Sunday, 12 June 2016

Plant Hunting

Once in the month and better it be when the Moon is full... Well actually it is the first Sunday in the month, when there is currently a Farmer's and Craft Market held in the Humber Bridge Car Park.
     I say 'currently' as we have been told that after December this year there will be no more Farmer's Markets here, as the car park is being 'developed' into a 'hotel and leisure complex'. This will be a huge blow to the thousands of customers and many stall holders who set up there each month. At times the car park is so busy with potential customers trying to find somewhere to park that you see cars slowly circulating the parking bays, waiting to pounce when anyone leaves.
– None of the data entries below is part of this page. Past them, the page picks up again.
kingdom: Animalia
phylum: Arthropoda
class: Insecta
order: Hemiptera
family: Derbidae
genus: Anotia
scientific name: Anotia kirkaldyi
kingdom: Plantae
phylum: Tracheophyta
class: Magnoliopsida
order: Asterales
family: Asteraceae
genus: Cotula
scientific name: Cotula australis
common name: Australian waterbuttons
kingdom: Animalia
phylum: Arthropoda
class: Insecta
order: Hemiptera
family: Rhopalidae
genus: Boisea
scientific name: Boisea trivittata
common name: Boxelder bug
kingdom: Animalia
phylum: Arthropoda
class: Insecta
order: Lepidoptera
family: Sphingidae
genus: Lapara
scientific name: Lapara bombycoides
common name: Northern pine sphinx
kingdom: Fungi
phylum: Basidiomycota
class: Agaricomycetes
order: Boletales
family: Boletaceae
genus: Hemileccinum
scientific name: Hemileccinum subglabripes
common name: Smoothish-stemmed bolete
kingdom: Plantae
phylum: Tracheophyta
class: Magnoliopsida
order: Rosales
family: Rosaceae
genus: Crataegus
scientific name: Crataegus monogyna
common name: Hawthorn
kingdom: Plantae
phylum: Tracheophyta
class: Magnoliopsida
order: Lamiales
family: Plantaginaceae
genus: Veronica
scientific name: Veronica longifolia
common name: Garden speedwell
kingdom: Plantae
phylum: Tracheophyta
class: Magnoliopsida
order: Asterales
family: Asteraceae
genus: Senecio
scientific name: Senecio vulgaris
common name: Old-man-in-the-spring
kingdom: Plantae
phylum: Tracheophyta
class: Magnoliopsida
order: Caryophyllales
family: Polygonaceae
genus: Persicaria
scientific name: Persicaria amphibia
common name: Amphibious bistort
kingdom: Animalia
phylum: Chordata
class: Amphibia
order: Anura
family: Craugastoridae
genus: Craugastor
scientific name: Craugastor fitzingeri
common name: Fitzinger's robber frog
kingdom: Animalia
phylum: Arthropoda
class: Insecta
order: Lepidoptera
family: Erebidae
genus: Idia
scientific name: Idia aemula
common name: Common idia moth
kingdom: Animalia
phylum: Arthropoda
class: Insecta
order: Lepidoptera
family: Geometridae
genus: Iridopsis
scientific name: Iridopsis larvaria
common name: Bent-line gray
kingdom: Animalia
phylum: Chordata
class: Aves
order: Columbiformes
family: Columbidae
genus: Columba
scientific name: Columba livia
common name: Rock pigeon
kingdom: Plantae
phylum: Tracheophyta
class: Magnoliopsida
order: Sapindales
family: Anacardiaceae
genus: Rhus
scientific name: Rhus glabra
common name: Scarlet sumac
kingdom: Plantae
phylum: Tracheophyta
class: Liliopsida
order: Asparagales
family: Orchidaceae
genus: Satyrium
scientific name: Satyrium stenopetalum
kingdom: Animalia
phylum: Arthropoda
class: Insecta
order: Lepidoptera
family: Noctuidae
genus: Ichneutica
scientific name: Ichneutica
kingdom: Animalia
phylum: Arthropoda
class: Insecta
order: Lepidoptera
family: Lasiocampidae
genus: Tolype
     This is one of my treats, an outing we can do in relative ease with the wheelchair as all the surface is tarmacked. I rarely get to boot sales these days as most of them are held in fields, which the hard, narrow wheels of my chair just sink straight into.
     So anyway, in addition to our regular shopping of fruit and veg, and visit to the stall of proper Lincolnshire butcher's for some haslett (pronounced ays-let, not haz-let) and maybe some sausage rolls, we were on the look out for some plants to stick in our side garden.
     Now, our side garden is the coldest and shadiest part of the garden. All of the ground is beneath the canopy of our Wishing hawthorn - grown from a seed Graham picked from a bush over-hanging an ancient sacred spring. The canopy forms a huge umbrella over the side garden, and has been smothered in blossom for the last month or so. This means that only shade loving ie woodland plants have a chance of growing here.
     We have tried putting in mixed wild flower seeds, but they only seem to throw up jack-by-the-hedge, meadow cranesbill, nettles and sow thistles.
     Happily we have found a few plants which like the conditions, a lovely wild fern (I love watching its frondy leaves unfurl - and at mid-summer there is always the chance to collect some magical fern seed), ransoms (wild garlic with white pom-pom heads of flowers), blue bells and snowdrops. But I would like to put in a few more plants to add more interest to the area - and keep down the weeds. So I had a look on the internet and came up with a list from the RHS website.
     Of course all of these were given by their Latin names, which is lovely, and accurate, but doesn't mean a lot to me, so I had to then look up the Latin names to find out what I know them as.
     And found that most of them were lovely magical plants I know already, such as foxgloves (digitalis), lady's mantle (alchemilla mollis), lungwort (pulmonaria), sweet woodruff (gallium odoratum) and Solomon's seal (polygonatum multiflorum).
    So as there are always a few plant stalls we had a look there and managed to find some hollyhocks to replace the ones Graham had mown flat in the front garden, and some apple mint, which we always used at home to make mint sauce and popped in to flavour new potatoes as they boiled.
     We also managed to confuse one lady by asking for some foxgloves then picking up the plants labelled 'digitalis'. She had the same problem as me and hadn't realised they were foxgloves, 'My husband does the labelling.' she explained.